The jury in a lawsuit brought against Electronic Arts (EA) regarding its Madden NFL franchise ruled yesterday that the game’s original programmer is owed royalties on the Madden NFL games published by EA. By ruling in the plaintiff’s favor, the jury awarded Robin Antonick a multi-million-dollar judgment and set the stage for another phase of the Madden NFL lawsuit regarding all games in the franchise published after 1996.
After three days of deliberations in the Madden NFL lawsuit, a jury in U.S. District Court in the Northern District of California ruled that Antonick was due what should be more than $11 million when interest is included. The jury’s ruling also granted Antonick the right to pursue the same IP claims against EA for Madden NFL games released after 1996. Those games generated significantly higher revenues, which could mean Antonick’s $11 million windfall is just the beginning if he files and wins future claims.

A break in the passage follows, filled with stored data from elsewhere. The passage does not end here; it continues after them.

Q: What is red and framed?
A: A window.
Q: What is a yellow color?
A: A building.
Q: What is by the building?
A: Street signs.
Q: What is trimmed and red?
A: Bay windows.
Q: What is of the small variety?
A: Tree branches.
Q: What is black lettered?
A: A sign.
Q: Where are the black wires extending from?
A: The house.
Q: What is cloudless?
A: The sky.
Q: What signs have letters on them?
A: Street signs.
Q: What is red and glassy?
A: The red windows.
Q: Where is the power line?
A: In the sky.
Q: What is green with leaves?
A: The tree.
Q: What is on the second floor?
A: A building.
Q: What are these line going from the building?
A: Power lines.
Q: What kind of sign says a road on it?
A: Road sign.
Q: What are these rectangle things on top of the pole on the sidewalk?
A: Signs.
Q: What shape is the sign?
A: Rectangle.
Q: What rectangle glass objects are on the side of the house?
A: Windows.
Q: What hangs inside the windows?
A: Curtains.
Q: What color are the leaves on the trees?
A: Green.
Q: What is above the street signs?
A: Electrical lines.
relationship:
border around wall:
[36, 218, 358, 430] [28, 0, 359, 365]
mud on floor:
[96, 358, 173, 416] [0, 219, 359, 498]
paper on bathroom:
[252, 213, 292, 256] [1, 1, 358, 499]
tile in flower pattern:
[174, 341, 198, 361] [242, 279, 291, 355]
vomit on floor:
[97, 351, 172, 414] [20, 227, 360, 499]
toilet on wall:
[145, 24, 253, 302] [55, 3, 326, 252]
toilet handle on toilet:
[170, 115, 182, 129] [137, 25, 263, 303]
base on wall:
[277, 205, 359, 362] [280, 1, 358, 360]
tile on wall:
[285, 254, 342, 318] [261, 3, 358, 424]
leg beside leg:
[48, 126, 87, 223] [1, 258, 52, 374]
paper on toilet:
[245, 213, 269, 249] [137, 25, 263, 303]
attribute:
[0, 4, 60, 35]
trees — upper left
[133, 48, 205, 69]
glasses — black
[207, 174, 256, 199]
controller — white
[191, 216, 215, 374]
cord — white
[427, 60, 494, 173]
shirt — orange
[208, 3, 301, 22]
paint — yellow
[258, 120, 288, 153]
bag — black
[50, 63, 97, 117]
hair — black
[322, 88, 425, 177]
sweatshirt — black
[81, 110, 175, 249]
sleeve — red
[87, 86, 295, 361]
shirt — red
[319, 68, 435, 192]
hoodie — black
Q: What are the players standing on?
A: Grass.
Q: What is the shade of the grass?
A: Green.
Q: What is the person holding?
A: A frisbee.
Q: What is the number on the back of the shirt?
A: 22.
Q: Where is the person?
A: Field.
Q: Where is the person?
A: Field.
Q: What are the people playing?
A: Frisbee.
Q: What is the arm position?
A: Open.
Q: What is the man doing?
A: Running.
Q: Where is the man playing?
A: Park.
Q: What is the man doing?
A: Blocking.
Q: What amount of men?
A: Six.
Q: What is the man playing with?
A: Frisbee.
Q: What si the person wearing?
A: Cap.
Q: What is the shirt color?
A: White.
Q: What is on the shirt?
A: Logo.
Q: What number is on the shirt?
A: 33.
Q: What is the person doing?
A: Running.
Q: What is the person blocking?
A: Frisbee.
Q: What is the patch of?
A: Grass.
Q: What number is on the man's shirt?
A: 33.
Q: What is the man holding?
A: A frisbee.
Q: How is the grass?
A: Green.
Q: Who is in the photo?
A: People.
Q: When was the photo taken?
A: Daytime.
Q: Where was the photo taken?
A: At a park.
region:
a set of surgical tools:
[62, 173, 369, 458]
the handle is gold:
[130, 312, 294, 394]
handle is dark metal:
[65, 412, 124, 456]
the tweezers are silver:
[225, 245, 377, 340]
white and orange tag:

Antonick’s Madden NFL lawsuit alleges that he and EA signed a series of publishing and development contracts, culminating in a 1986 agreement that requires EA to pay him royalties on any derivative works related to the original version of EA Madden. That agreement allegedly includes current annual releases and prohibits EA from using his confidential information. The lawsuit claims that EA failed to pay millions of dollars in royalties owed to Antonick and to keep his work confidential as required by the contract.
The jury found that several of EA’s games, published between 1990-1996, were virtually identical to the original version of Madden NFL Football, developed by Antonick, and used substantially similar plays and formations. With mandatory prejudgment interest, the verdict should entitle Antonick to more than $11 million.
A future phase of the Madden NFL lawsuit will be held to determine whether EA is responsible for paying Antonick for games published between 1997 and the present, where revenues exceed $3 billion. According to a statement from his attorney, Antonick plans to seek additional compensation during this stage from the judge, who reserved for himself to decide claims for disgorgement of EA’s profits. Antonick’s legal team will also seek to appeal previous rulings that excluded Super Nintendo games and fraud claims from the jury deliberations.
The jury found that Antonick’s game and the EA games shared substantial similarity in the plays and formations available to the user, and were virtually identical as a whole. What ramifications, if any, the ruling holds for Madden NFL 25, which is slated to appear on the upcoming Xbox One and PS4 in addition to the current-gen consoles, is unclear.